• [PROBLEM TO SOLVE] Locate "6: (836, 111)" in the data below, then output the line it is on and all following lines through the last, word for word. Skip any pictures.

• [DATA SUPPLIED]

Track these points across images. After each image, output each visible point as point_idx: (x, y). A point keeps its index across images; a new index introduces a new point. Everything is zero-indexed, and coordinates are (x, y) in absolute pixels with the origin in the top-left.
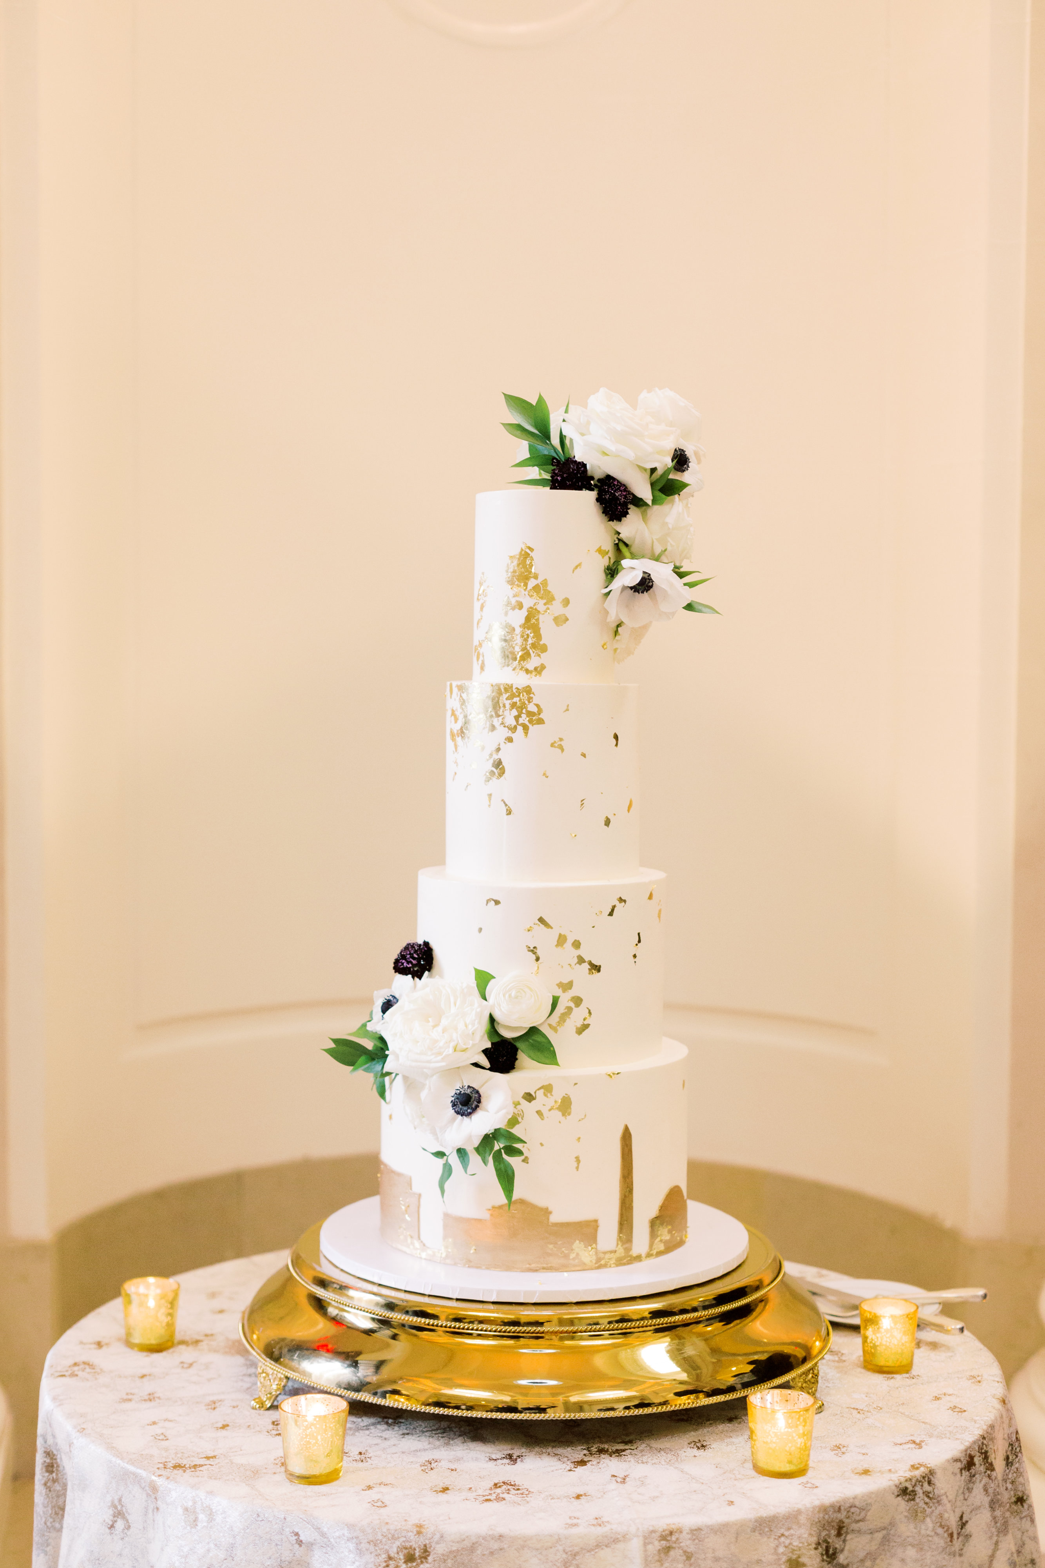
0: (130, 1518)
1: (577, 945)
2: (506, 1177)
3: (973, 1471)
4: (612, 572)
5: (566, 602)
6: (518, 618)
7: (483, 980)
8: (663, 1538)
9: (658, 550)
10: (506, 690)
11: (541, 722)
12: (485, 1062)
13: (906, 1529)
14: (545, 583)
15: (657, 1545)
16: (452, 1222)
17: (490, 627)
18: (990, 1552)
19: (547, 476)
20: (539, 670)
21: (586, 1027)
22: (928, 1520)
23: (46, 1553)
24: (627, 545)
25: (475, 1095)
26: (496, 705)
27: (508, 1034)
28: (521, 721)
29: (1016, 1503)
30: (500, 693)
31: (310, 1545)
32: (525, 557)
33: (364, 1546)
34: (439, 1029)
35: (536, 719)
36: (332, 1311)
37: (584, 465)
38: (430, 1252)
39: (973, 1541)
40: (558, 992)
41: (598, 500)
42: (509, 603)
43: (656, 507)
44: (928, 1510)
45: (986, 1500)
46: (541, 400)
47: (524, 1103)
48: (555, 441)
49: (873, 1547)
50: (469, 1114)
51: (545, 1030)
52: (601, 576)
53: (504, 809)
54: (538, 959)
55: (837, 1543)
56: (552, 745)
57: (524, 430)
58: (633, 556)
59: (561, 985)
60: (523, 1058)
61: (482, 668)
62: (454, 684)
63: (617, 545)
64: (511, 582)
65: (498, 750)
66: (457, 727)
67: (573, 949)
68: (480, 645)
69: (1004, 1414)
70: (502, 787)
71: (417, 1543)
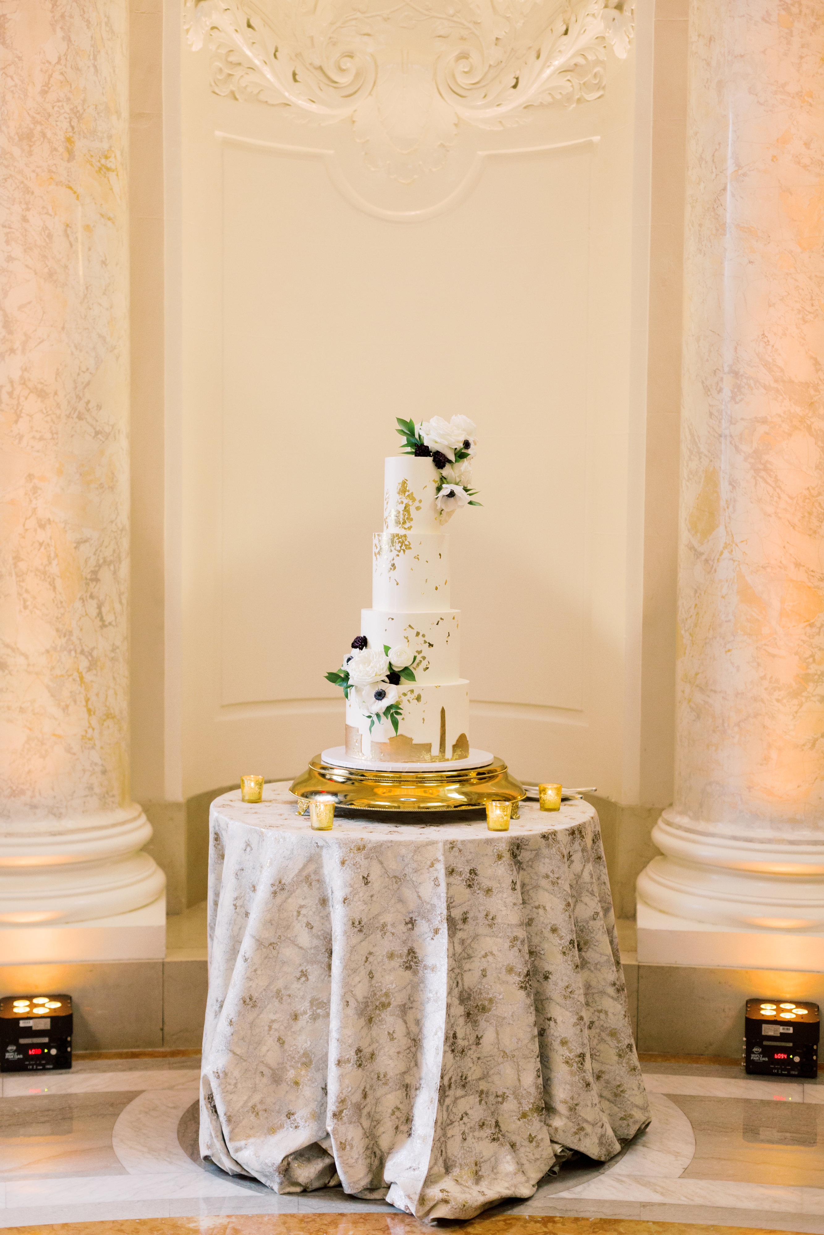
0: (252, 846)
1: (423, 636)
2: (395, 724)
3: (574, 836)
4: (439, 489)
5: (420, 501)
6: (401, 507)
7: (387, 649)
8: (451, 843)
9: (458, 480)
10: (397, 536)
11: (410, 548)
12: (387, 680)
13: (545, 851)
14: (412, 493)
15: (449, 846)
16: (374, 744)
17: (390, 511)
18: (582, 869)
19: (414, 451)
20: (410, 528)
21: (428, 668)
22: (554, 848)
23: (215, 873)
24: (445, 478)
25: (383, 693)
26: (392, 542)
27: (396, 669)
28: (402, 548)
29: (597, 858)
30: (394, 537)
31: (322, 847)
32: (404, 483)
33: (342, 845)
34: (370, 667)
35: (408, 547)
36: (328, 777)
37: (428, 447)
38: (366, 757)
39: (574, 864)
40: (416, 654)
41: (433, 461)
42: (398, 502)
43: (457, 463)
44: (554, 845)
45: (580, 849)
46: (411, 420)
47: (403, 697)
48: (417, 436)
49: (532, 856)
50: (381, 699)
51: (411, 668)
52: (435, 491)
53: (396, 583)
54: (408, 641)
55: (517, 852)
56: (415, 558)
57: (404, 432)
58: (448, 483)
59: (417, 652)
60: (403, 679)
61: (387, 527)
62: (376, 534)
63: (441, 478)
64: (399, 493)
65: (393, 559)
66: (377, 551)
67: (422, 637)
68: (387, 518)
69: (592, 822)
70: (395, 574)
71: (361, 844)
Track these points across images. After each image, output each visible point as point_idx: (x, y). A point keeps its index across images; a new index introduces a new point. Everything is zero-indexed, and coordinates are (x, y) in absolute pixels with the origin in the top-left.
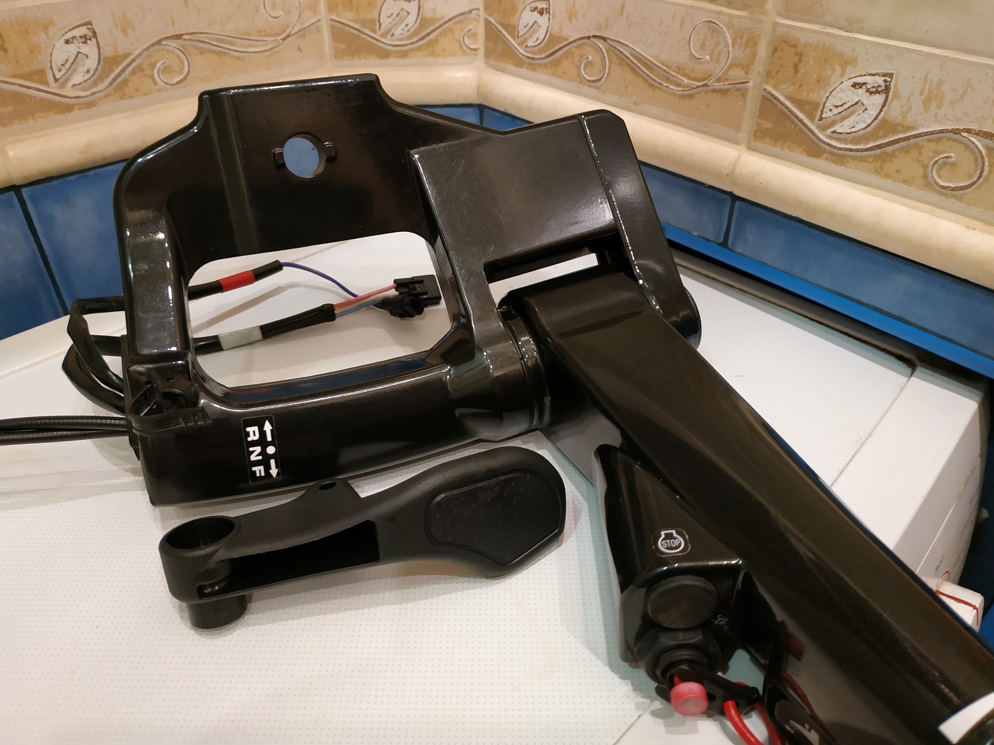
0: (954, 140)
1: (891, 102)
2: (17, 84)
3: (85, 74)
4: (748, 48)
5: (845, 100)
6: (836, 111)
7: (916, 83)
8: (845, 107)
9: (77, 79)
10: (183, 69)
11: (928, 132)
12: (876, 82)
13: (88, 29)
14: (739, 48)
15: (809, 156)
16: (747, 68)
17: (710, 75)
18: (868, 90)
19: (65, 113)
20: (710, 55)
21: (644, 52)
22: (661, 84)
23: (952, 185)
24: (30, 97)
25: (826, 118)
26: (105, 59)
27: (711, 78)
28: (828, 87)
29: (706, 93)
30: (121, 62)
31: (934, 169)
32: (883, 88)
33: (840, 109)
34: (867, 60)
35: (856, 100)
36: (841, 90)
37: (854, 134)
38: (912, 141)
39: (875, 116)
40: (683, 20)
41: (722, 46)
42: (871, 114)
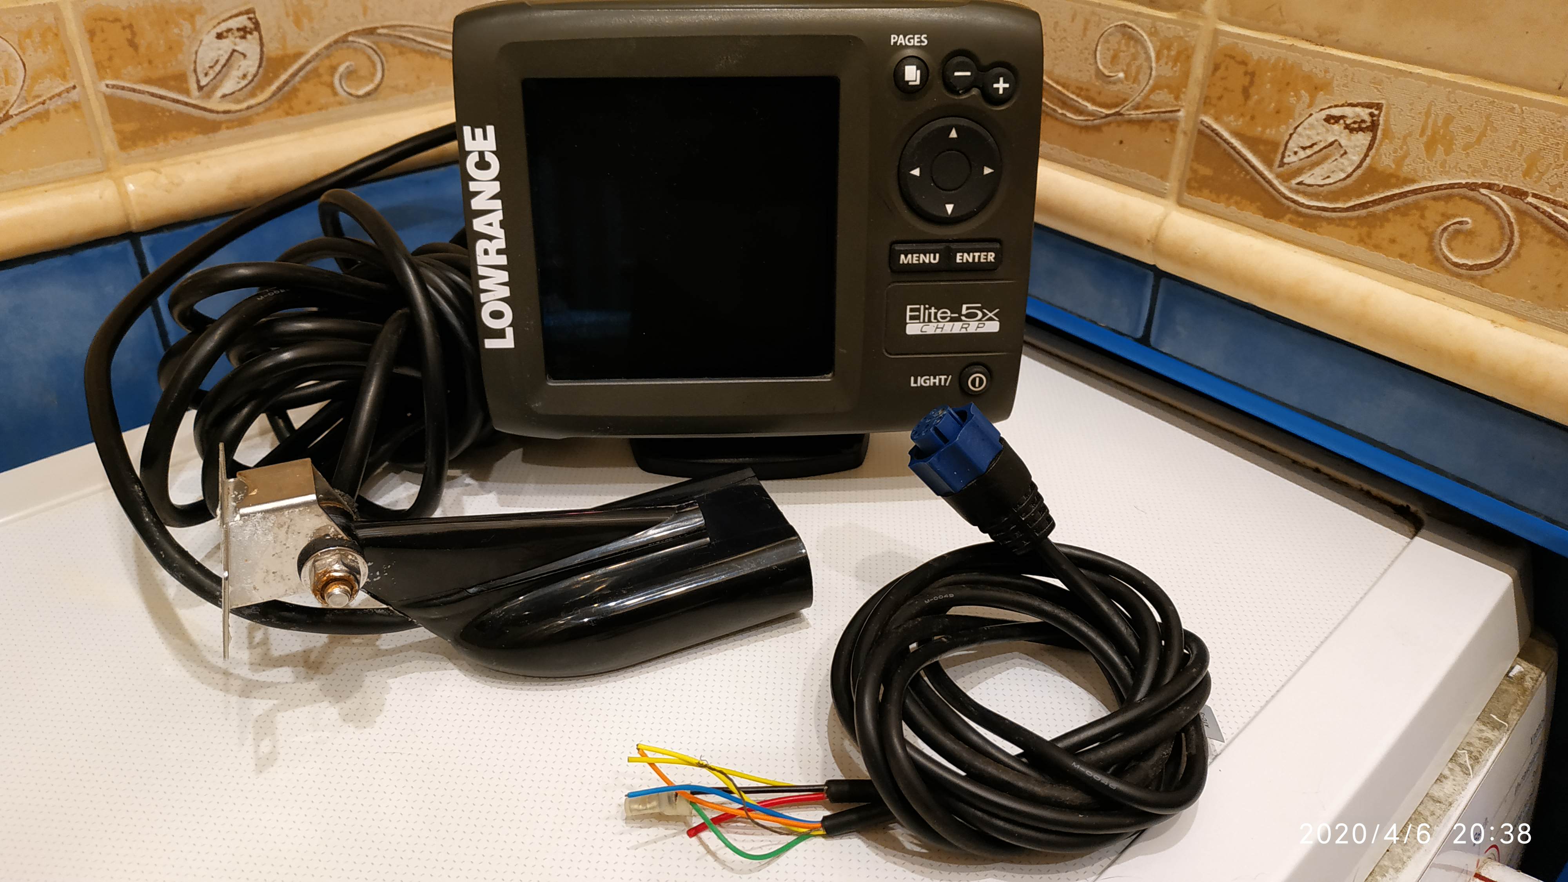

• [COMPLETED EXERCISE]
6: (836, 111)
7: (916, 83)
8: (845, 107)
9: (77, 79)
10: (183, 69)
11: (928, 132)
12: (876, 82)
13: (88, 29)
14: (739, 48)
15: (809, 156)
16: (747, 68)
17: (710, 75)
18: (868, 90)
19: (65, 113)
20: (710, 55)
21: (644, 52)
22: (661, 84)
23: (952, 185)
24: (30, 97)
25: (826, 118)
26: (105, 59)
27: (711, 78)
28: (828, 87)
29: (706, 93)
30: (121, 62)
31: (934, 169)
32: (883, 88)
33: (840, 109)
34: (867, 60)
35: (856, 100)
36: (841, 90)
37: (854, 134)
38: (912, 141)
39: (875, 116)
40: (683, 20)
41: (722, 46)
42: (871, 114)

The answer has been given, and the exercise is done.